• **Data for the task**:
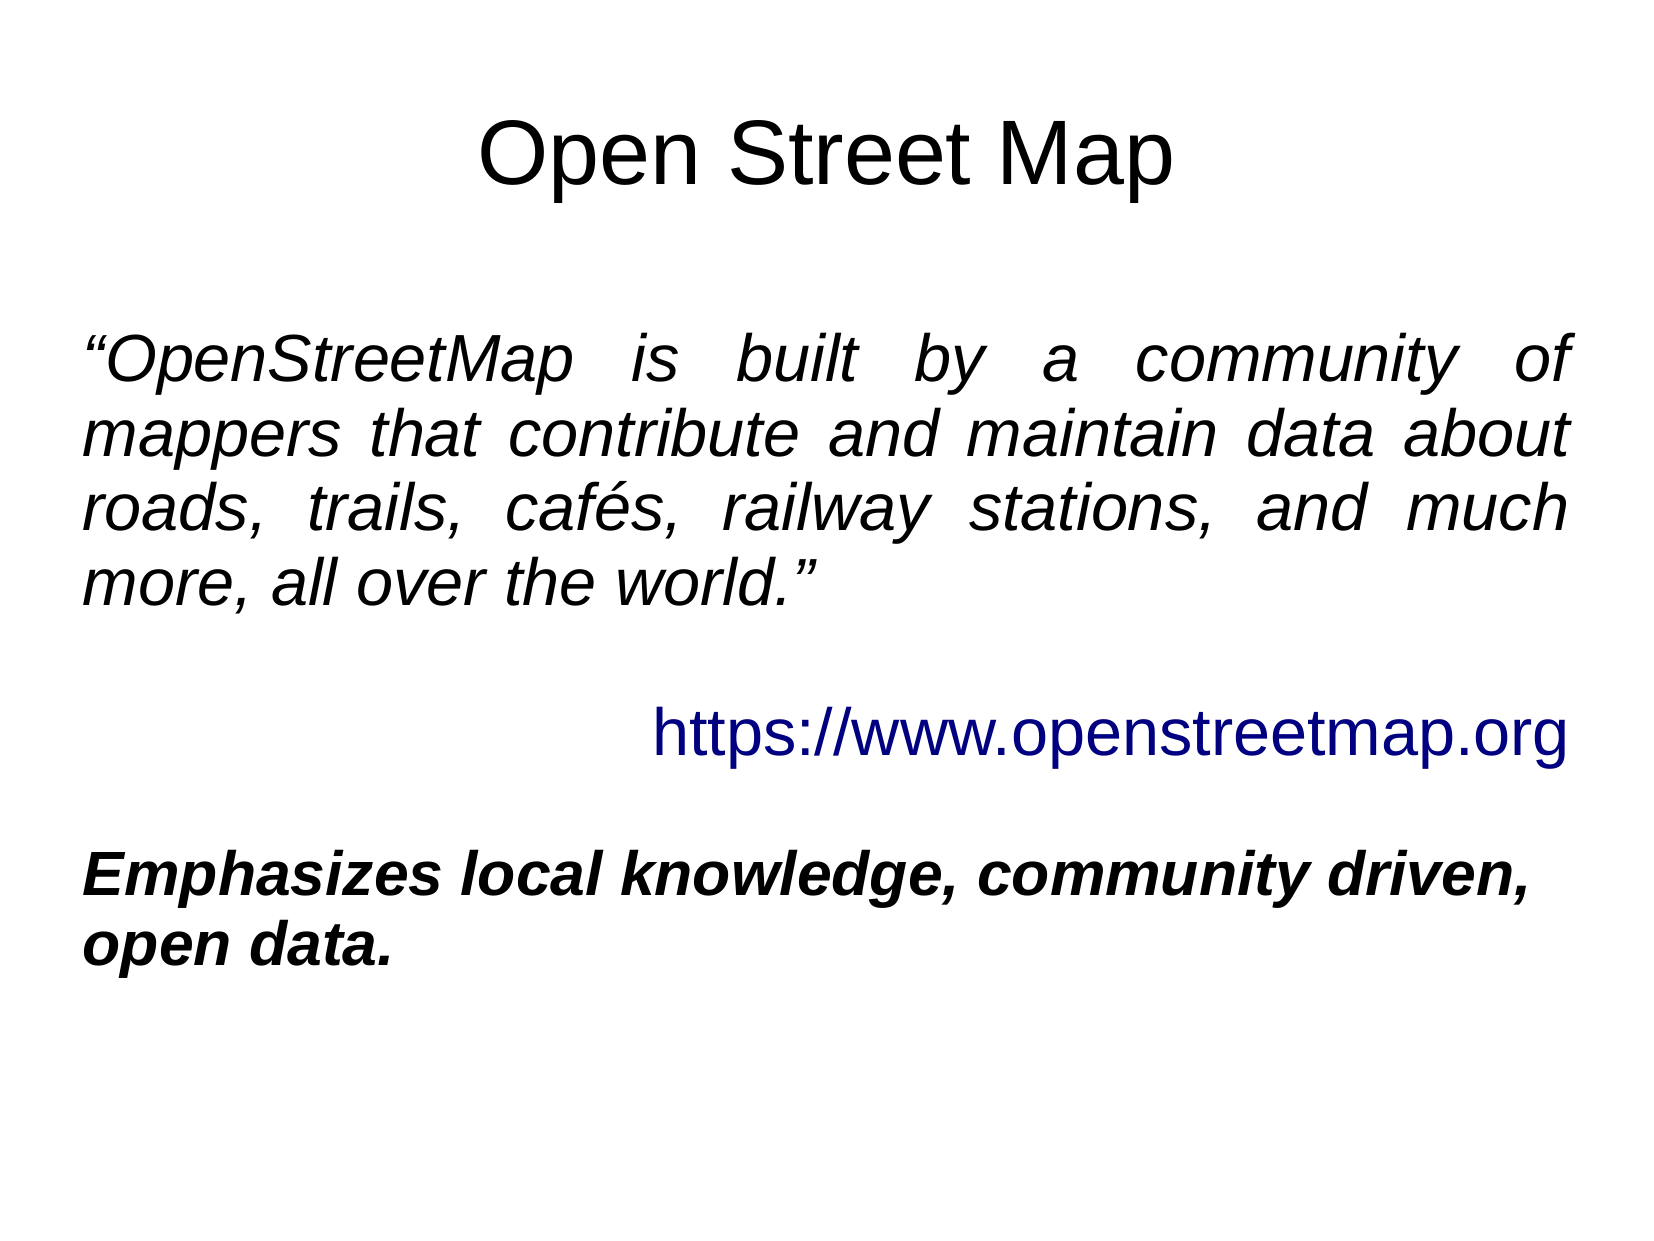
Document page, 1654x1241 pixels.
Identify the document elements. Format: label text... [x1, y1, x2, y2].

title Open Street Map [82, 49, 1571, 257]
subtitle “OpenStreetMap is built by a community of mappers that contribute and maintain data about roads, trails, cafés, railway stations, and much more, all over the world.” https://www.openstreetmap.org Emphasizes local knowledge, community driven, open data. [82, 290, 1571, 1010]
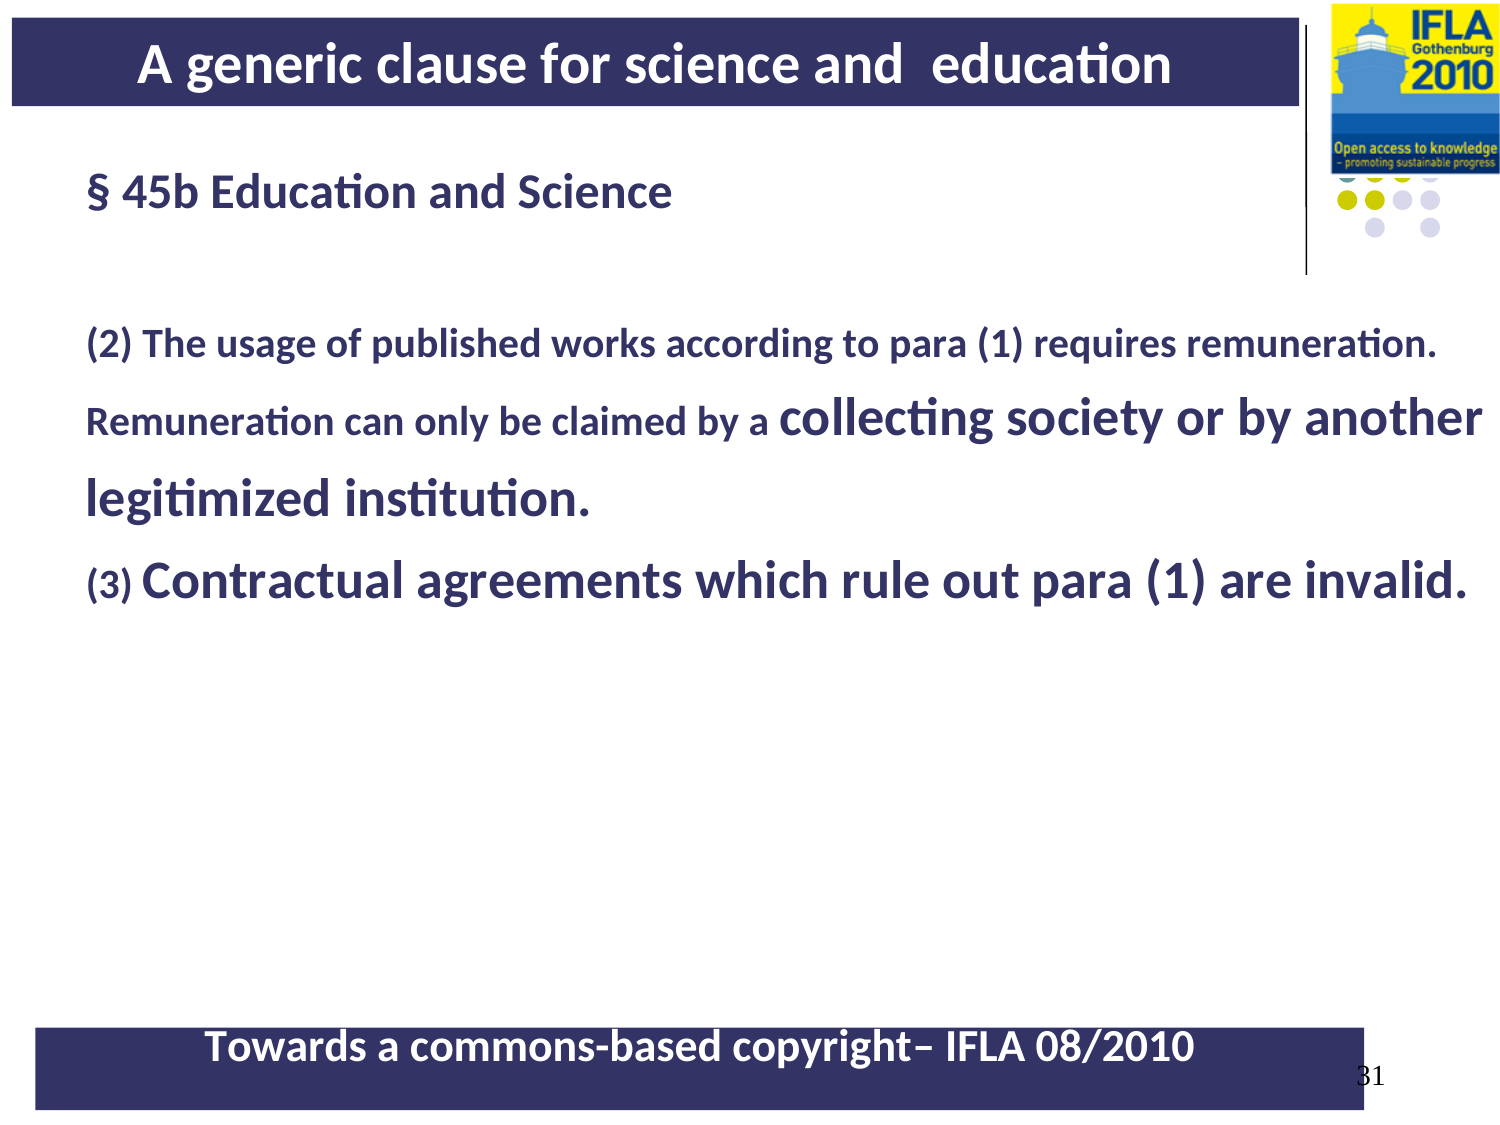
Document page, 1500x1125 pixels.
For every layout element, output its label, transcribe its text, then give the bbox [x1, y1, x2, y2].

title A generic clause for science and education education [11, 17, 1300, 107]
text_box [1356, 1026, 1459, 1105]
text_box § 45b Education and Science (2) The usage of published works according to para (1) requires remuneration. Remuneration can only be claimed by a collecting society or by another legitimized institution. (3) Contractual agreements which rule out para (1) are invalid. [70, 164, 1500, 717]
* * *
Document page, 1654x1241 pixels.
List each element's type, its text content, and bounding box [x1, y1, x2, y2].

• **Directions**: Rewrite the lines starting with the one that contains "Document page, 1500x1125 pixels." and going on through the one that contains "text_box § 45b" as a Markdown table with columns No. and Text, numbering each line and omitting blank lines.

• **Answer to the exercise**:
| No. | Text |
|---|---|
| 1 | Document page, 1500x1125 pixels. |
| 2 | For every layout element, output its label, transcribe its text, then give the bbox [x1, y1, x2, y2]. |
| 3 | title A generic clause for science and education education [11, 17, 1300, 107] |
| 4 | text_box [1356, 1026, 1459, 1105] |
| 5 | text_box § 45b Education and Science (2) The usage of published works according to para (1) requires remuneration. Remuneration can only be claimed by a collecting society or by another legitimized institution. (3) Contractual agreements which rule out para (1) are invalid. [70, 164, 1500, 717] |